With a small picnic in hand, we taxiied to the Bund (Shanghai's old financial district by the water), enjoyed our first course, and I saw Shanghai's nighttime skyline for the first time. A group of four Chinese college students admired our picturesque spread on one of the stone benches and probably thought that we would be an easy target for tea-racketeering. Fortunately, I surprised them with language skills and they realized, of course, that we were in fact old China hands. They had seen Gone with the Wind so I took the opportunity to explain to them how America's plantation life continues to thrive, and that slavse labor was paying for our trip to China.
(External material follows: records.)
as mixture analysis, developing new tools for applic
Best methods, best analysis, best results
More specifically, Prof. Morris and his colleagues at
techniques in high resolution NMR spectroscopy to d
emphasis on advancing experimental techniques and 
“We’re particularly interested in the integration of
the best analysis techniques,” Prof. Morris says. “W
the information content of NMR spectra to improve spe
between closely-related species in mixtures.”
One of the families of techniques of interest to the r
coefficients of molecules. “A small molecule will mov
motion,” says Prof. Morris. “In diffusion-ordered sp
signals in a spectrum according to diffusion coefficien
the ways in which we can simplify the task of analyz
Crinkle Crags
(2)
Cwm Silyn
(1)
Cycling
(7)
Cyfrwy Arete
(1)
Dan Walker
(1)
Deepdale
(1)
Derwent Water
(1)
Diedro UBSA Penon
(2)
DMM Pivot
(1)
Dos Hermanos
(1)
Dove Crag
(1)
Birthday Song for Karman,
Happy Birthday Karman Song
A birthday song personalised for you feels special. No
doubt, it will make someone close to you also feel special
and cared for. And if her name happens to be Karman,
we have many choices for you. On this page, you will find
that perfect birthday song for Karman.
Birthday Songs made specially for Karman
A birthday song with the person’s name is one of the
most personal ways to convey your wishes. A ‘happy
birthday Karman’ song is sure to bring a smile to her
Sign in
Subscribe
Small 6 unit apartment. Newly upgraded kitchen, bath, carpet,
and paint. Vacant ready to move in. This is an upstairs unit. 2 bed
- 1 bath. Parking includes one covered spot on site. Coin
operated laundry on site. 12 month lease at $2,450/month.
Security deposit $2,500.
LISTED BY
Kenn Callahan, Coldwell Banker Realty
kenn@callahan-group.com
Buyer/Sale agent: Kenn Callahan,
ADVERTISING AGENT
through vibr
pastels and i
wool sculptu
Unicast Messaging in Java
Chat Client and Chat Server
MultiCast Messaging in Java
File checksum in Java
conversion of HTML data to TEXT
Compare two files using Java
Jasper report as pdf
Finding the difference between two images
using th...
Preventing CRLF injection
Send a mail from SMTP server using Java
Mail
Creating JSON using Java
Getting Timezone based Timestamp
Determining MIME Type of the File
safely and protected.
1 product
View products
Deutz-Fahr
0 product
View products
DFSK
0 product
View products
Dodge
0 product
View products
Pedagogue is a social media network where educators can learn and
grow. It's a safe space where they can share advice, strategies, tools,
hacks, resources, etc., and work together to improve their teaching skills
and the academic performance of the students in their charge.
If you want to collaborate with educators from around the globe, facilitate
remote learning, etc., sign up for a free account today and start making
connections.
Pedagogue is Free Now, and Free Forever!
We then strolled along the large Huangpu River through the crowd of beggars and lovers to our destination, "M on the Bund", recommended by the Venerable Doc. Shurmer. Seated on the terrace, we both reflected that the evening had so far been our most enjoyable in Shanghai. And then we realized that our evening had approximately nothing to do with the Orient. We drank Australian wine, ate Australian lamb, dined in a European colonial building, looked out upon a European trading city built in the style of the West, our delicious bread and cheese had come directly from Europe to the Ritz, and we were both, of course, Americans. I know what you're thinking and I took the liberty of asking - no, they didn't have a single pair of chopsticks in the establishment.

Our waiter, however, provided the tipping point- a Scotsman! On a whim, I asked him his family name. Yes, he was of the clan Fraser from Inverness. Yes, he was a distant cousin of myself and even Edward (whose Grandmother was a Fraser)! Yes, his brother is the current Clan Chief of my people! Yes, this fellow lives in our ancestral home. Yes, he and his brother have just launched the Fraser Clan's new line of Scotch Whisky - "The Old Fox" - in memory of our common ancestor Simon Fraser (the last to be executed at the Tower of London). Shanghai, of all places.

There is much to be said for the colonial approach to Shanghai. Let alone the fact that our dinner cost approximately sixty times the amount that a meal on the street would cost (don't worry Mom - dinner was still reasonable). Order tailored clothes in the morning, dine on lamb in the evening, and speak a little Chinese to the cab driver on the way back to the dormitory.